The job is to find each line of the records below that includes the word "سرور" and copy it.

----------

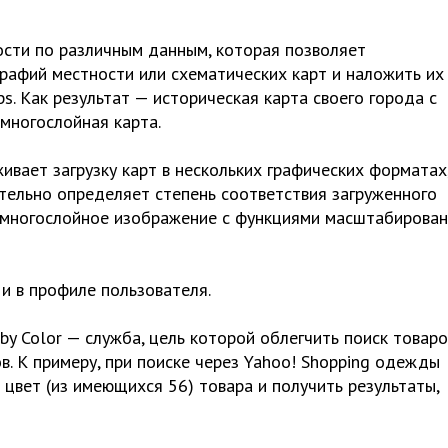
ости по различным данным, которая позволяет
рафий местности или схематических карт и наложить их
s. Как результат — историческая карта своего города с
многослойная карта.
вает загрузку карт в нескольких графических форматах
ятельно определяет степень соответствия загруженного
 многослойное изображение с функциями масштабирован
 и в профиле пользователя.
 by Color — служба, цель которой облегчить поиск товаро
. К примеру, при поиске через Yahoo! Shopping одежды
цвет (из имеющихся 56) товара и получить результаты,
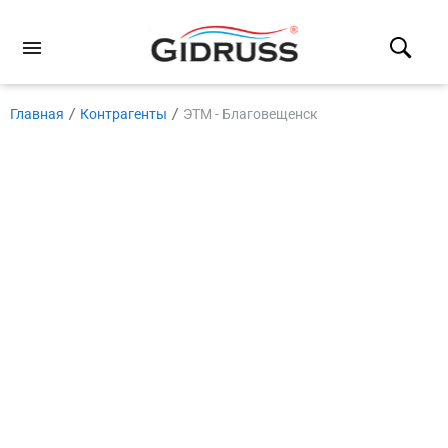
Главная
Контрагенты
ЭТМ - Благовещенск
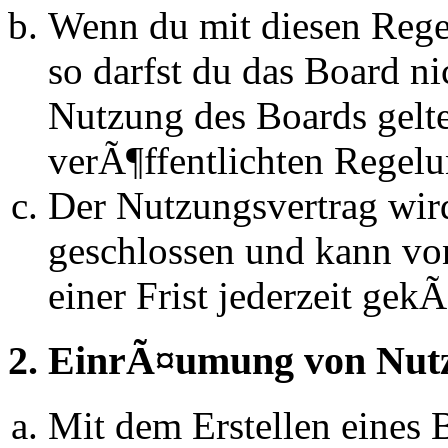
Wenn du mit diesen Regel
so darfst du das Board n
Nutzung des Boards gelten
verÃ¶ffentlichten Regel
Der Nutzungsvertrag wir
geschlossen und kann vo
einer Frist jederzeit ge
2. EinrÃ¤umung von Nut
Mit dem Erstellen eines B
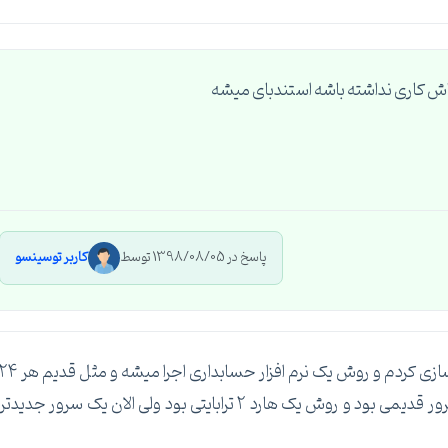
اش کاری نداشته باشه استندبای میشه
پاسخ در 1398/08/05 توسط
کاربر توسینسو
ممنون، سناریوی خاصی نیست، یک سرور رو مجازی سازی کردم و روش یک نرم افزار حسابداری اجرا میشه و مثل قدیم 
ساعت یک بکاپ از پایگاه داده گرفته مبشه، قبلا یک سرور قدیمی بود و روش یک هارد ۲ ترابایتی بود ولی الان یک سرور جدیدتر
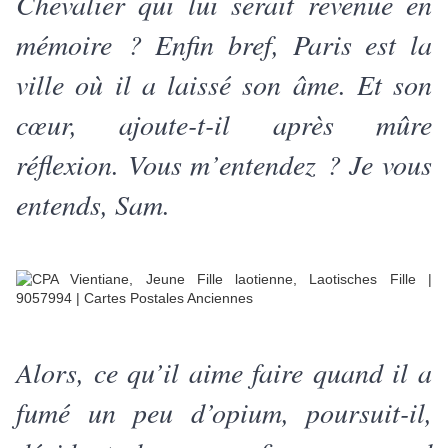
Chevalier qui lui serait revenue en
mémoire ? Enfin bref, Paris est la
ville où il a laissé son âme. Et son
cœur, ajoute-t-il après mûre
réflexion. Vous m’entendez ? Je vous
entends, Sam.
Alors, ce qu’il aime faire quand il a
fumé un peu d’opium, poursuit-il,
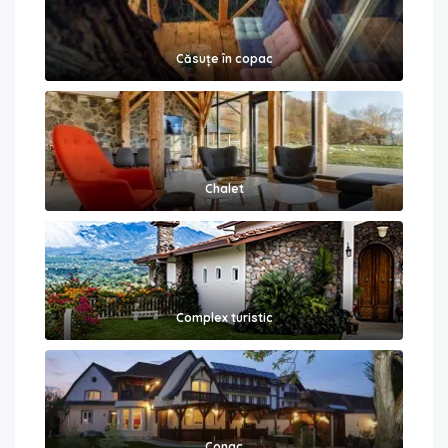
Căsuțe în copac
Chalet
Complex turistic
Conac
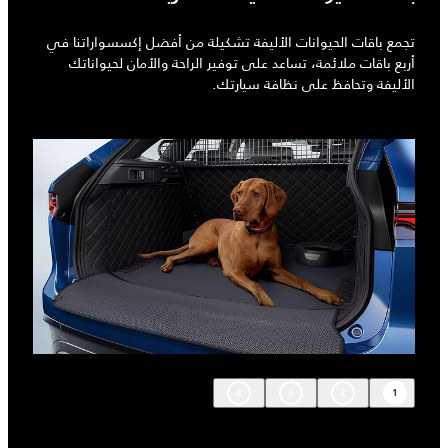
تجمع باقات الحيوانات الأليفة تشكيلة من أفضل إكسسواراتنا في
أربع باقات ملائمة، تساعد على توفير الراحة والأمان لحيواناتك
الأليفة وتحافظ على نظافة سيارتك.
4
3
2
1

----------

EXERCISE RESPONSE
ممنون، سناریوی خاصی نیست، یک سرور رو مجازی سازی کردم و روش یک نرم افزار حسابداری اجرا میشه و مثل قدیم 
ساعت یک بکاپ از پایگاه داده گرفته مبشه، قبلا یک سرور قدیمی بود و روش یک هارد ۲ ترابایتی بود ولی الان یک سرور جدیدتر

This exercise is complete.